For propagation by cuttings, you will need to take the following steps:
- Find a branch of this year that has only grown and has not bloomed. It should be a lighter shade than the branches of the previous season and not so harsh.
- Inspect the branch and mentally divide it into several parts. Each length should be at least 13-15 cm. At least 3-4 pairs of leaves must be on each part.
- Tear off the bottom pair from the branch, cutting them close to the stem. The roots will grow from leaf nodes. Therefore, you need to make sure that there are as few leaves as possible in the upper part, and as many points for root formation as possible. And of course, be sure to leave at least 2 pairs of leaves at the end of the branch.
- If the remaining leaves are large, remove half of each leaf by cutting horizontally.

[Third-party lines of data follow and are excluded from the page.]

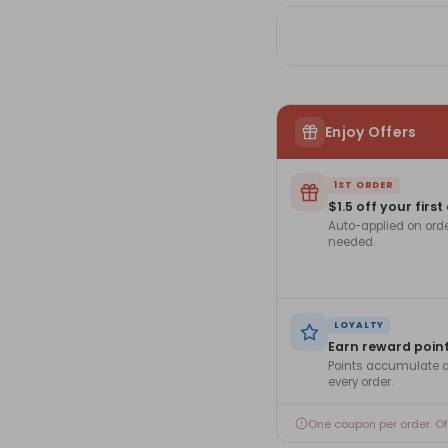
Nuts
Nu
Enjoy Offers
1ST ORDER
$1.5 off your first
Auto-applied on ord
needed.
LOYALTY
Earn reward poin
Points accumulate a
every order.
One coupon per order. O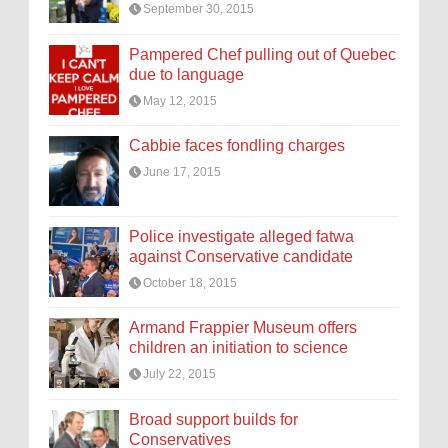
September 30, 2015
Pampered Chef pulling out of Quebec
due to language
May 12, 2015
Cabbie faces fondling charges
June 17, 2015
Police investigate alleged fatwa
against Conservative candidate
October 18, 2015
Armand Frappier Museum offers
children an initiation to science
July 22, 2015
Broad support builds for
Conservatives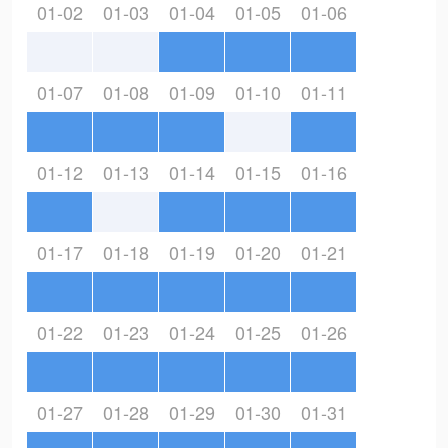
01-02
01-03
01-04
01-05
01-06
01-07
01-08
01-09
01-10
01-11
01-12
01-13
01-14
01-15
01-16
01-17
01-18
01-19
01-20
01-21
01-22
01-23
01-24
01-25
01-26
01-27
01-28
01-29
01-30
01-31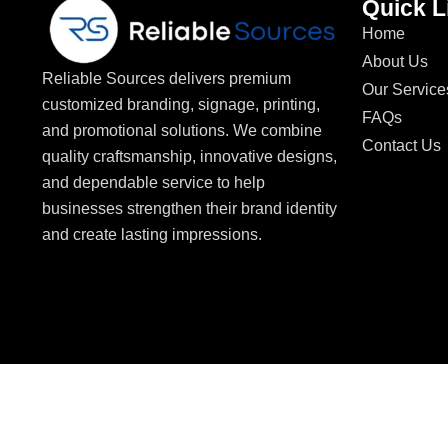
Quick L
Home
About Us
Reliable Sources delivers premium
Our Service
customized branding, signage, printing,
FAQs
and promotional solutions. We combine
Contact Us
quality craftsmanship, innovative designs,
and dependable service to help
businesses strengthen their brand identity
and create lasting impressions.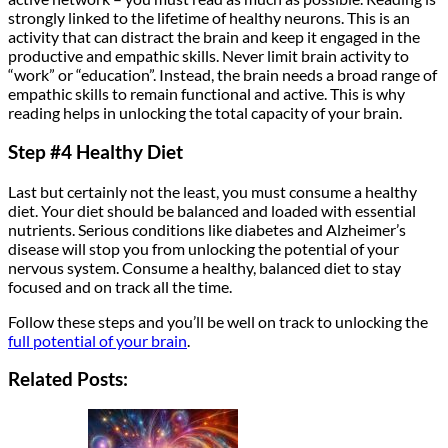
strongly linked to the lifetime of healthy neurons. This is an
activity that can distract the brain and keep it engaged in the
productive and empathic skills. Never limit brain activity to
“work” or “education”. Instead, the brain needs a broad range of
empathic skills to remain functional and active. This is why
reading helps in unlocking the total capacity of your brain.
Step #4 Healthy Diet
Last but certainly not the least, you must consume a healthy
diet. Your diet should be balanced and loaded with essential
nutrients. Serious conditions like diabetes and Alzheimer’s
disease will stop you from unlocking the potential of your
nervous system. Consume a healthy, balanced diet to stay
focused and on track all the time.
Follow these steps and you’ll be well on track to unlocking the
full potential of your brain
.
Related Posts: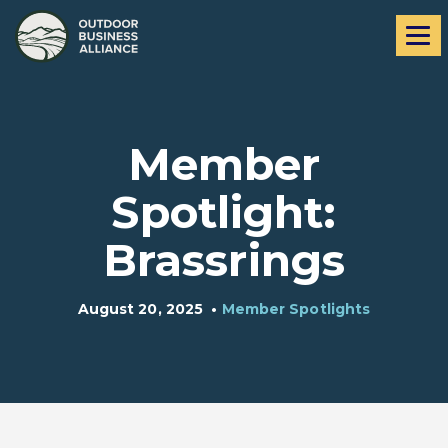
Skip
Skip
Me
to
to
navigation
content
Member
Spotlight:
Brassrings
August 20, 2025
•
Member Spotlights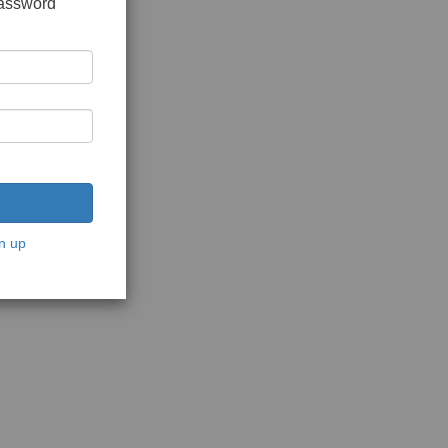
password
n up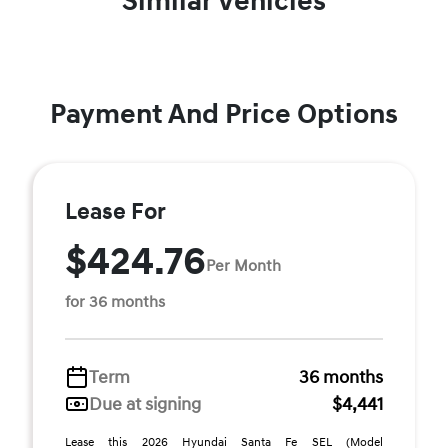
Similar Vehicles
Payment And Price Options
Lease For
$424.76
Per Month
for 36 months
Term
36 months
Due at signing
$4,441
Lease this 2026 Hyundai Santa Fe SEL (Model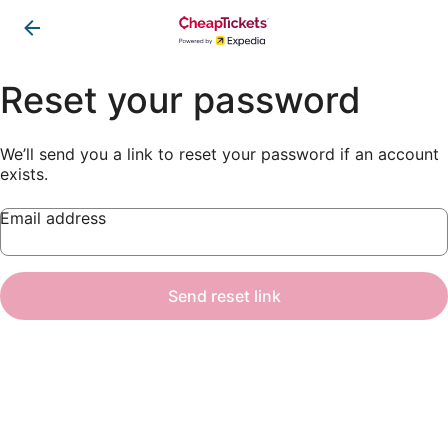
Reset your password
We’ll send you a link to reset your password if an account
exists.
Email address
Send reset link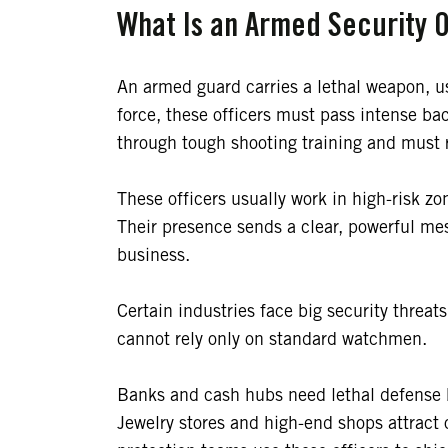
What Is an Armed Security O
An armed guard carries a lethal weapon, 
force, these officers must pass intense b
through tough shooting training and must r
These officers usually work in high-risk zo
Their presence sends a clear, powerful me
business.
Certain industries face big security threats
cannot rely only on standard watchmen.
Banks and cash hubs need lethal defense 
Jewelry stores and high-end shops attract 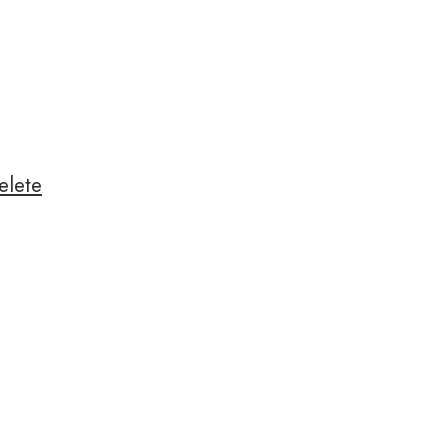
elete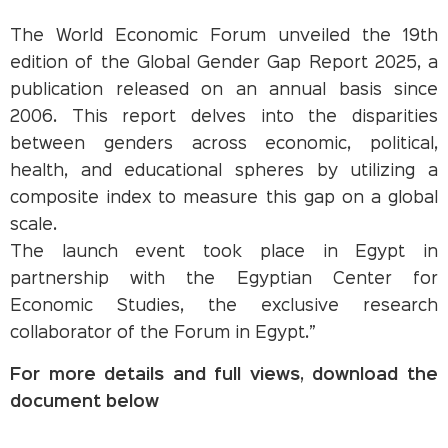
The World Economic Forum unveiled the 19th
edition of the Global Gender Gap Report 2025, a
publication released on an annual basis since
2006. This report delves into the disparities
between genders across economic, political,
health, and educational spheres by utilizing a
composite index to measure this gap on a global
scale.
The launch event took place in Egypt in
partnership with the Egyptian Center for
Economic Studies, the exclusive research
collaborator of the Forum in Egypt.”
For more details and full views, download the
document below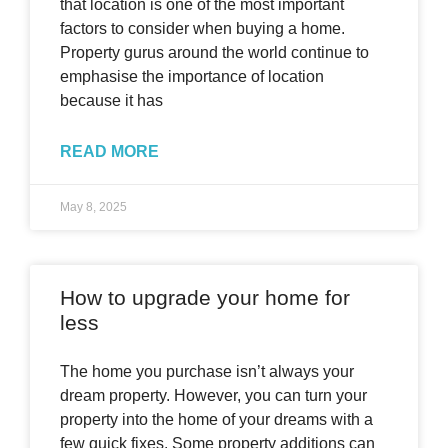
that location is one of the most important
factors to consider when buying a home.
Property gurus around the world continue to
emphasise the importance of location
because it has
READ MORE
May 8, 2025
How to upgrade your home for
less
The home you purchase isn’t always your
dream property. However, you can turn your
property into the home of your dreams with a
few quick fixes. Some property additions can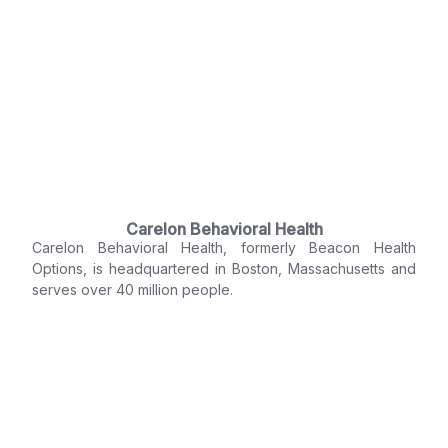
Carelon Behavioral Health
Carelon Behavioral Health, formerly Beacon Health
Options, is headquartered in Boston, Massachusetts and
serves over 40 million people.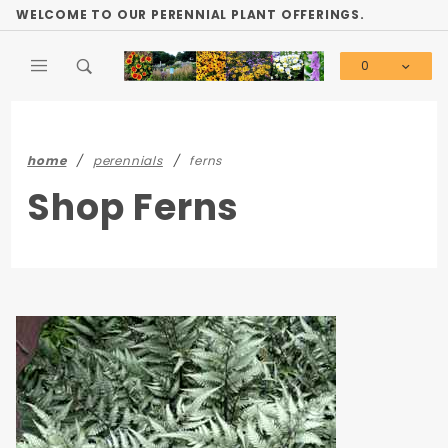
Product Search
WELCOME TO OUR PERENNIAL PLANT OFFERINGS.
0
Global Account Log In
home
perennials
ferns
Shop Ferns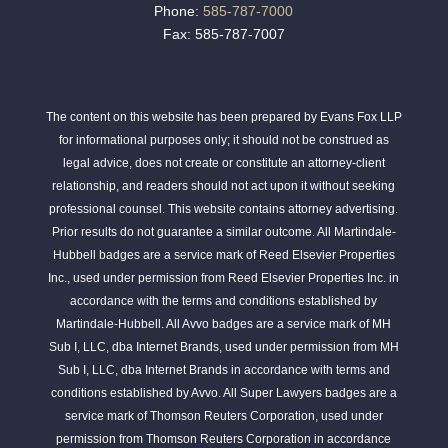
Phone:
585-787-7000
Fax: 585-787-7007
The content on this website has been prepared by Evans Fox LLP
for informational purposes only; it should not be construed as
legal advice, does not create or constitute an attorney-client
relationship, and readers should not act upon it without seeking
professional counsel. This website contains attorney advertising.
Prior results do not guarantee a similar outcome. All Martindale-
Hubbell badges are a service mark of Reed Elsevier Properties
Inc., used under permission from Reed Elsevier Properties Inc. in
accordance with the terms and conditions established by
Martindale-Hubbell. All Avvo badges are a service mark of MH
Sub I, LLC, dba Internet Brands, used under permission from MH
Sub I, LLC, dba Internet Brands in accordance with terms and
conditions established by Avvo. All Super Lawyers badges are a
service mark of Thomson Reuters Corporation, used under
permission from Thomson Reuters Corporation in accordance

- Dip the bottom of the branch into powder to stimulate root growth and an antifungal composition. You can buy them at any gardening store.
- Now you need a pot of soil mixture. It can be compost, peat and sand, taken in equal proportions. Lower the lower end of the cuttings into the soil, deepening it to the leaves.
- Pour to eliminate air pockets around the seedling.
- Cover the pot with a plastic bag so that it does not lie on the plants, otherwise the leaves will rot. Support it with chopsticks or other similar objects.
- Put in a warm place, protected from direct sunlight and wind.
- Check the condition of the seedlings every few days. If the soil is dry - water. If condensation occurs, ventilate by removing the bag.
If all goes well, the cuttings will take root in a couple of weeks. In the future, they will grow in their pots before transplanting into the ground. You can check the degree of rooting by gently pulling on the seedling. It should hold tight in the soil.
Layering
Branch propagation is a fairly simple method. It implies that you can select a young branch, bend it to the ground and press it with a metal bracket. Sprinkle with earth on top. After some time, roots will appear from the internodes, and the branch will take root. The new plant for the next year can be separated from the mother and transplanted.
Hydrangea is extremely decorative. It can be recommended to anyone who likes to decorate their garden with flowering plants. Follow the simple rules for caring for the bushes, and they will surely please you with abundant flowering.